Damit steuert die Regierung auf einen akuten Engpass zu: Insgesamt muss Athen im März Verpflichtungen im Umfang von gut 6,85 Milliarden Euro erfüllen. In den kommenden Wochen will Athen die drohende Finanzierungslücke mit kurzfristigen Anleihen überbrücken, wie Ministerpräsident Alexis Tsipras im Nachrichtenmagazin „Spiegel“ ankündigte.

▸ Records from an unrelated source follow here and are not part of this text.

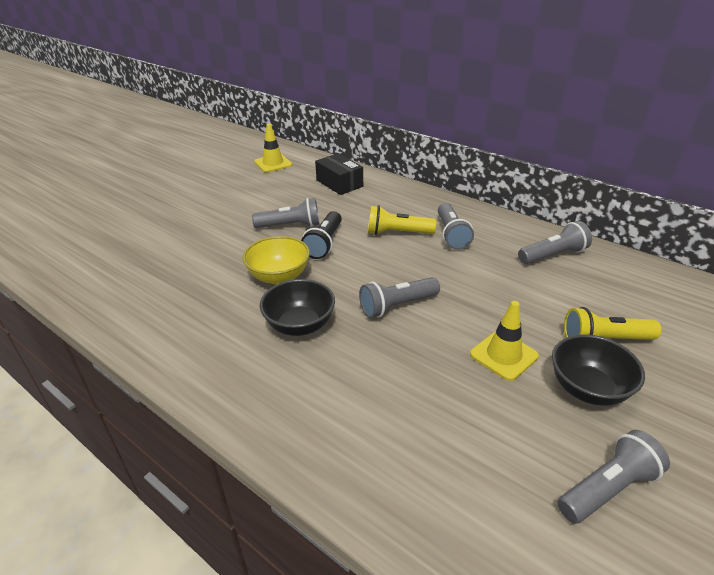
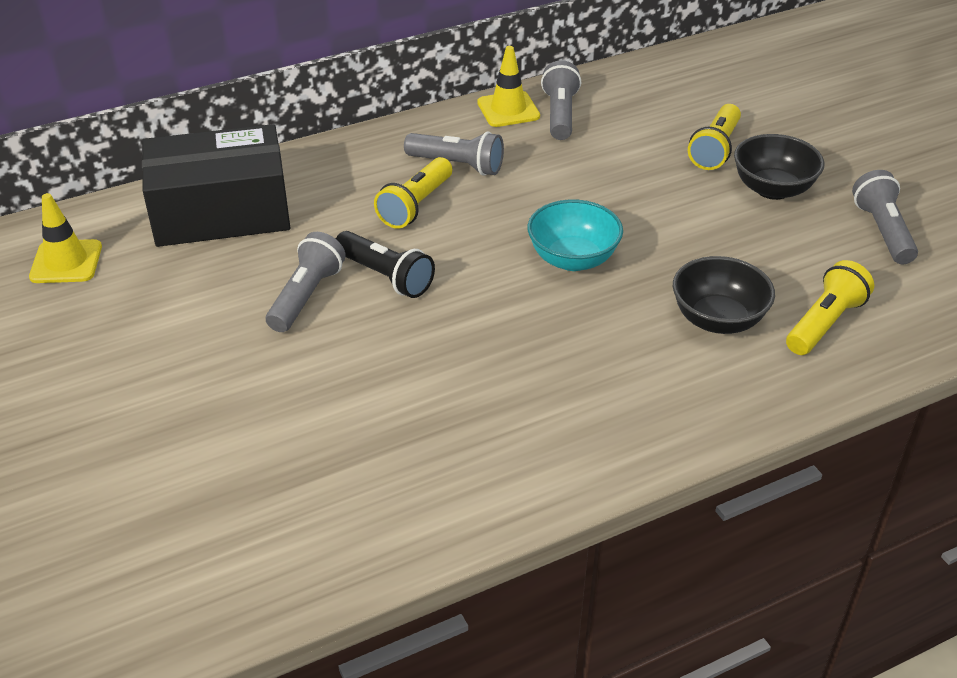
camera: 65 degrees left, 5 degrees up
(279, 276) = (434, 340): yellow bowl -> none
(300, 325) = (557, 348): black bowl -> black bowl (717, 320)
(339, 183) = (221, 212): black box -> black box, size x1.75
(397, 306) = (573, 259): grey flashlight -> turquoise bowl
(426, 471) = (824, 323): none -> yellow flashlight
(503, 355) = (701, 217): yellow traffic cone -> yellow traffic cone (508, 109)

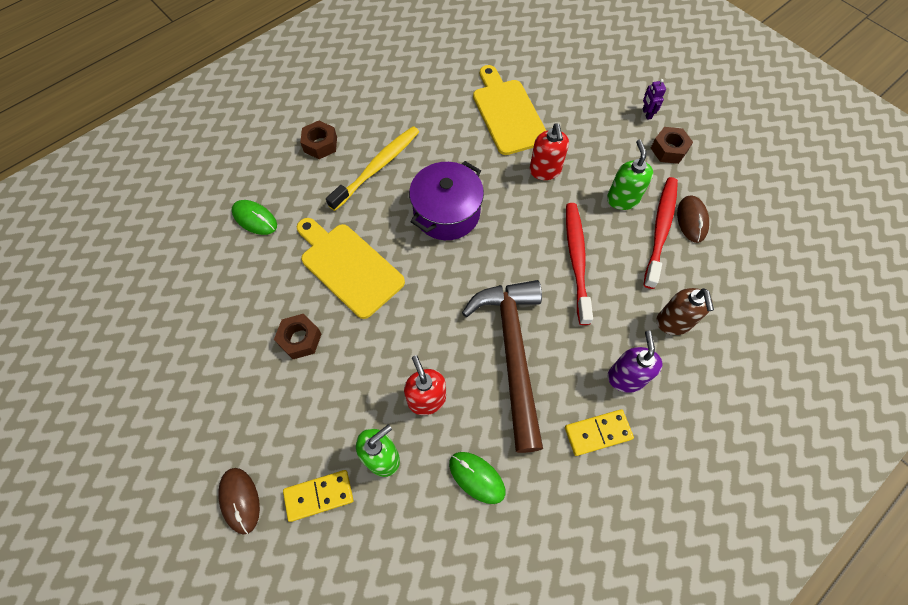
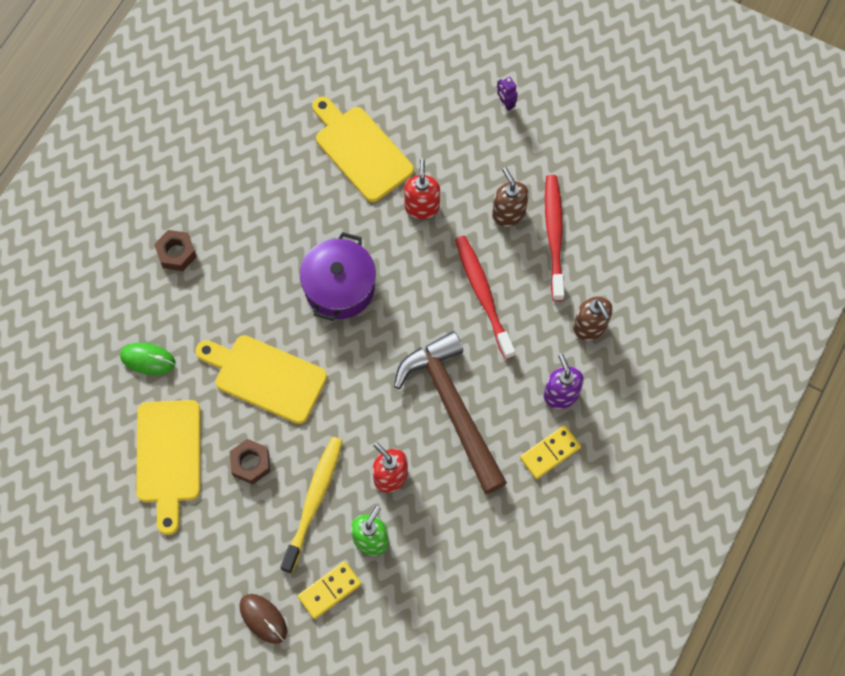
camera: 20 degrees left, 5 degrees up
(230, 308) = (169, 457): none -> yellow cutting board
(377, 167) = (248, 260): yellow toothbrush -> yellow toothbrush (314, 501)
(476, 477) = (459, 527): green mouse -> none
(545, 171) = (422, 207): red soap dispenser -> red soap dispenser turned 150 degrees counterclockwise
(622, 199) = (508, 214): green soap dispenser -> brown soap dispenser
(669, 150) = (539, 140): brown nut -> none
(691, 220) = (581, 214): brown mouse -> none

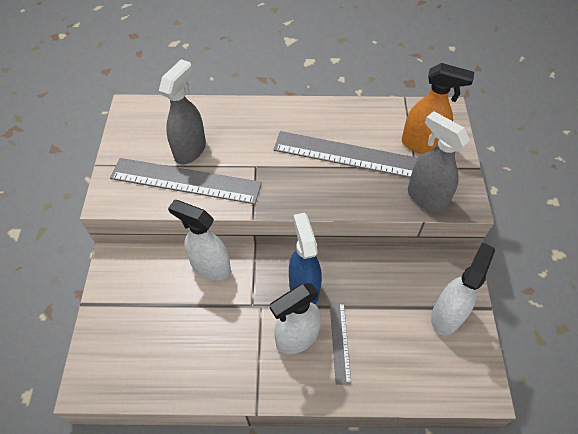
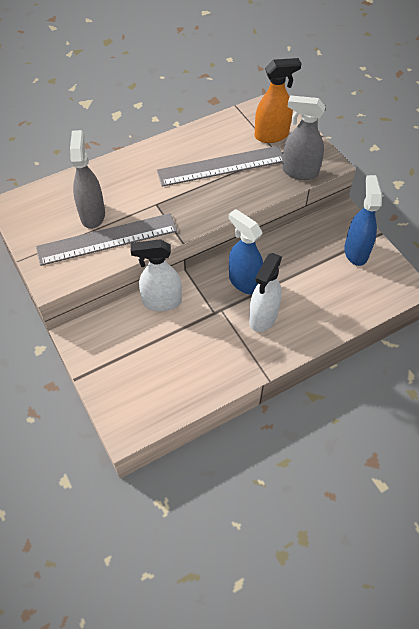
camera: 30 degrees left, 0 degrees up
(340, 342) = (295, 304): grey ruler -> none
(446, 315) = (356, 251): white spray bottle -> blue spray bottle

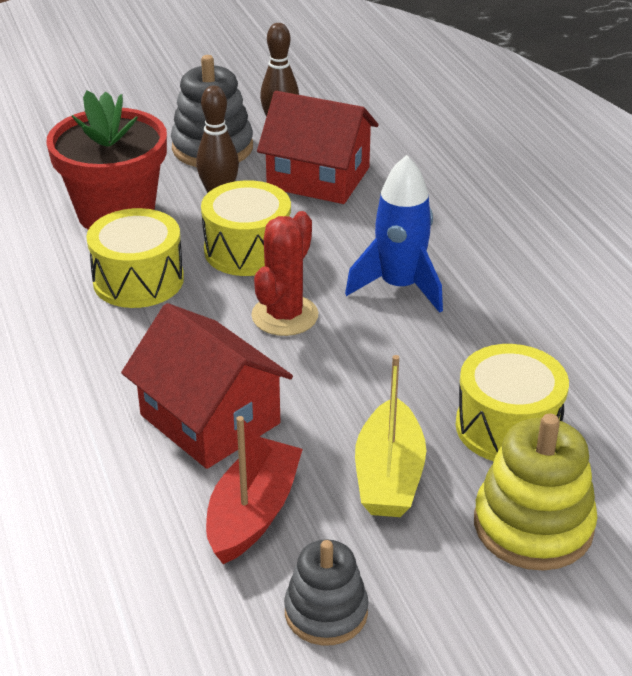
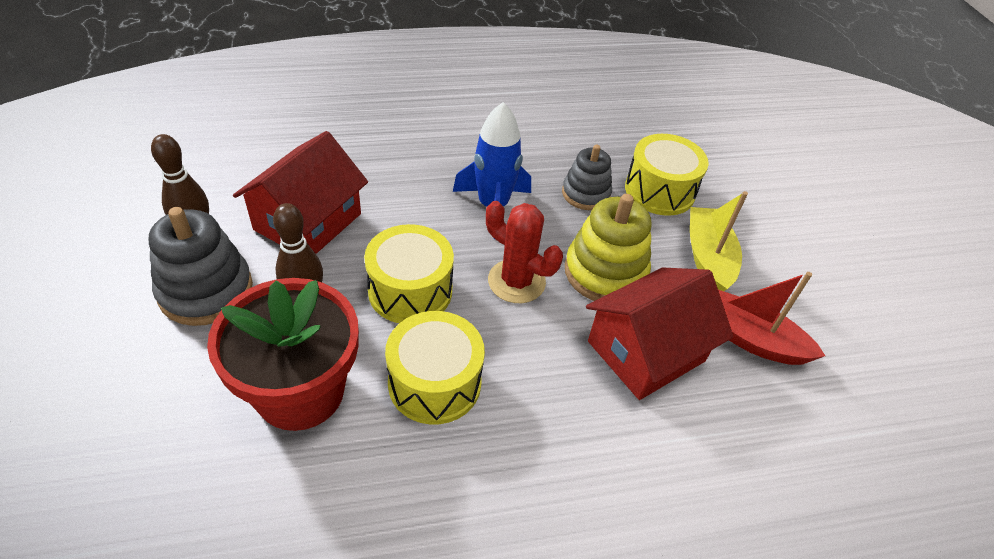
camera: 85 degrees left, 10 degrees up
(326, 612) = (835, 314): grey stacking toy -> grey stacking toy (586, 194)
(389, 476) = (708, 258): yellow boat -> yellow boat turned 105 degrees counterclockwise
(533, 525) = (748, 203): yellow stacking toy -> yellow stacking toy (605, 272)

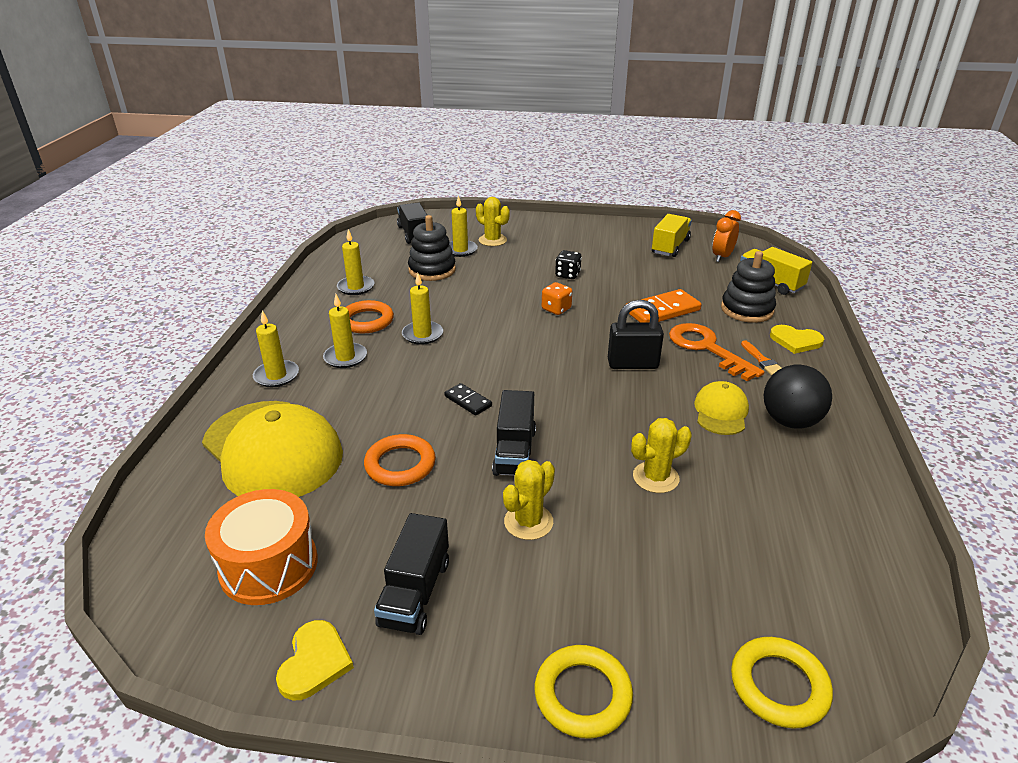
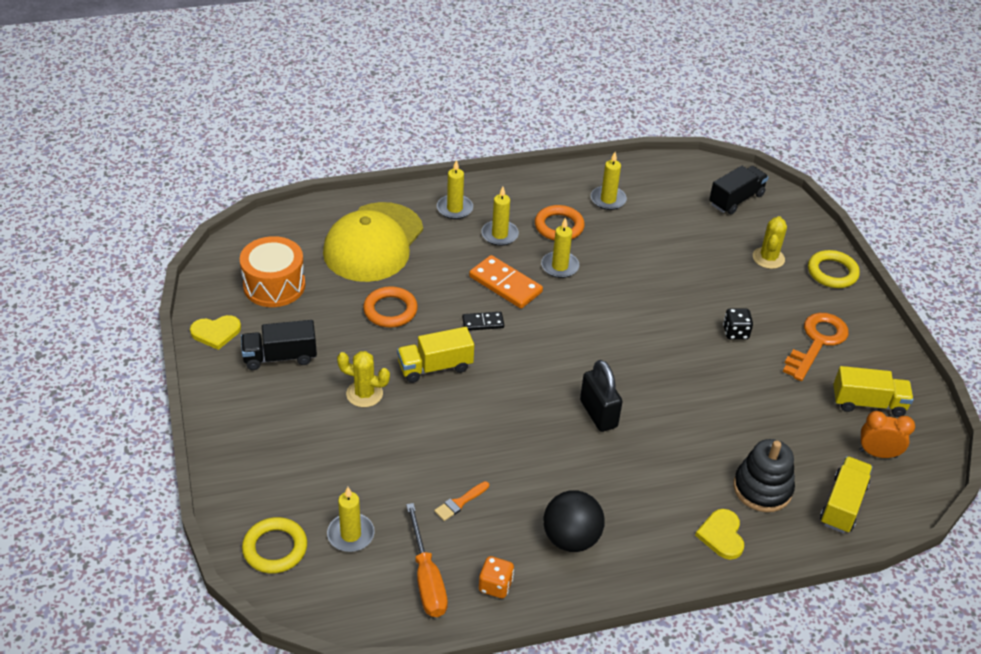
camera: 65 degrees right, 10 degrees up
(432, 270) = (673, 236): black stacking toy -> none
(460, 250) = (728, 242): yellow candle -> yellow candle (351, 534)
(468, 401) = (483, 323): black domino -> black domino turned 60 degrees clockwise
(514, 452) = (435, 367): black truck -> yellow truck
(556, 309) = (661, 340): orange dice -> orange dice (495, 585)
(582, 695) = (235, 453): yellow ring -> yellow ring (832, 272)
(655, 477) = (446, 456): yellow cactus -> none
(662, 310) = (712, 419): orange domino -> orange domino (505, 284)
(707, 349) = (660, 464): orange key -> orange key (817, 342)
(721, 412) = (558, 487): yellow cap -> none
(762, 360) = (665, 510): orange brush -> orange brush (460, 502)
(838, 540) = (426, 578): none -> orange screwdriver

Griechenland fordert Wiedergutmachung von Deutschland

Griechenlands Sonderbotschafter Jorgo Chatzimarkakis forderte als Wiedergutmachung für Nazi-Verbrechen deutsche Milliarden für eine griechische Aufbaubank. Die Frage der Entschädigung sei „von den Vertretern der jeweiligen Bundesregierungen nach 1949 sehr geschickt unter den Teppich gekehrt worden“, sagte der frühere FDP-Politiker der „Rheinischen Post“ (Samstag). Die Bundesregierung hat jedoch schon wiederholt betont, sie sehe keinen Grund für neue Forderungen Griechenlands aus der Zeit des Zweiten Weltkriegs. Während der fast vierjährigen Besatzung hatte die deutsche Wehrmacht Dutzende Massaker in Griechenland verübt.

Chatzimarkakis war Ende 2014 von der früheren griechischen Regierung zum Sonderbotschafter ernannt worden, um den Ausstieg Griechenlands aus den Hilfsprogrammen zu begleiten. „Warum kann Deutschland nicht als späte Entschädigung eine Finanzspritze für eine neue griechische KfW leisten?“, zitierte die Zeitung den Politiker. Die deutsche Kreditanstalt für Wiederaufbau (KfW) wurde nach dem Zweiten Weltkrieg gegründet, um der deutschen Wirtschaft wieder auf die Beine zu helfen.